Hello everyone. I would like to welcome you to
this HSTalks lecture series on managerial accounting.
My name is Alexander Himme and I'm an assistant professor for
managerial accounting at the Kuhne Logistics University in Hamburg, Germany.
In this module, we would talk about the concept of relevant information.
Relevant information is the only information
that should be considered in decision-making.
Decision-making is typically a situation that
managers have to choose between alternatives.
We will apply the idea of relevant information in
this module to two very common decisions that managers have to make.
The first decision is the decision to accept
or not a special price offer from a customer.
The second decision is how to determine
the optimal product mix into production when resources are limited.
Let us first introduce the idea of relevant information.
This topic is very important because one of the most prominent functions of
management accounting is the provision of relevant information for decision-making.
What is decision-making?
Decision-making always involves choosing between alternatives.
For example, if a customer asks for a special price for the order,
the merger has to choose if he or she accepts a special order or not.
Or a manager may have to decide if,
for certain reasons, the manufacturing of a certain product should be stopped or not.
The further typical decision where a manager has to decide
between alternatives is the make or buy decision.

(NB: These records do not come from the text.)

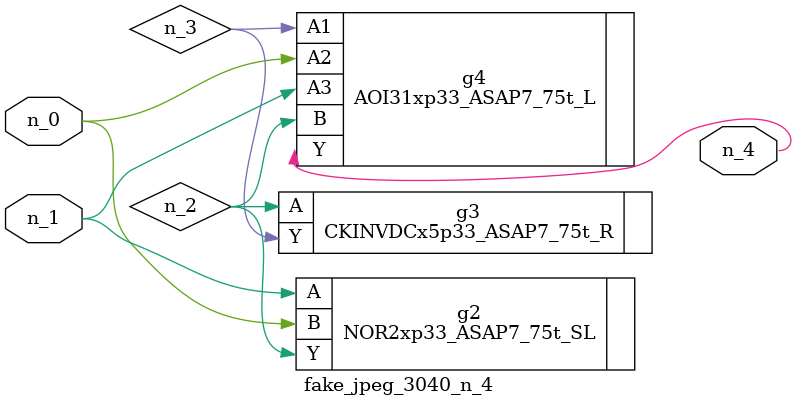
<source format=v>
module fake_jpeg_3040_n_4 (n_0, n_1, n_4);

input n_0;
input n_1;

output n_4;

wire n_2;
wire n_3;

NOR2xp33_ASAP7_75t_SL g2 ( 
.A(n_1),
.B(n_0),
.Y(n_2)
);

CKINVDCx5p33_ASAP7_75t_R g3 ( 
.A(n_2),
.Y(n_3)
);

AOI31xp33_ASAP7_75t_L g4 ( 
.A1(n_3),
.A2(n_0),
.A3(n_1),
.B(n_2),
.Y(n_4)
);


endmodule
</source>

That is for certain component needed for production the question is if
this component should be produced
internally or should be sourced from an outside supplier?
What all of these decisions have in common
is that they're not routine and that every time,
special studies are needed which collect and
assess the information needed for making a decision.
In other words, there is not a permanent accounting system
that would tell us automatically which information is relevant or not.
Instead, it is always up to the manager to decide which of
the existing information he or she must take into account to make a reasonable decision.
Making decisions requires that only those costs and
revenues that are relevant to the alternatives are considered.
If irrelevant costs and revenue data are included,
the wrong decision may be made.
It is therefore essential to identify the relevant costs and
revenues that are applicable to the alternatives being considered.
Special studies focus on whatever pending time arrives
the decision-maker considers appropriate for a given situation.
However, it is important not to focus excessively on
the short-term because the objective is to maximize long-term benefits.
So, the relevance of a cost or revenue
often depends on the time horizon under consideration.
It is therefore important to make sure that the information
presented for decision-making relates to the appropriate time horizon.
If inappropriate time horizons are selected,
there is a danger that misleading information will be presented.
Of course, our aim should always be to maximize long-term net cash and flows.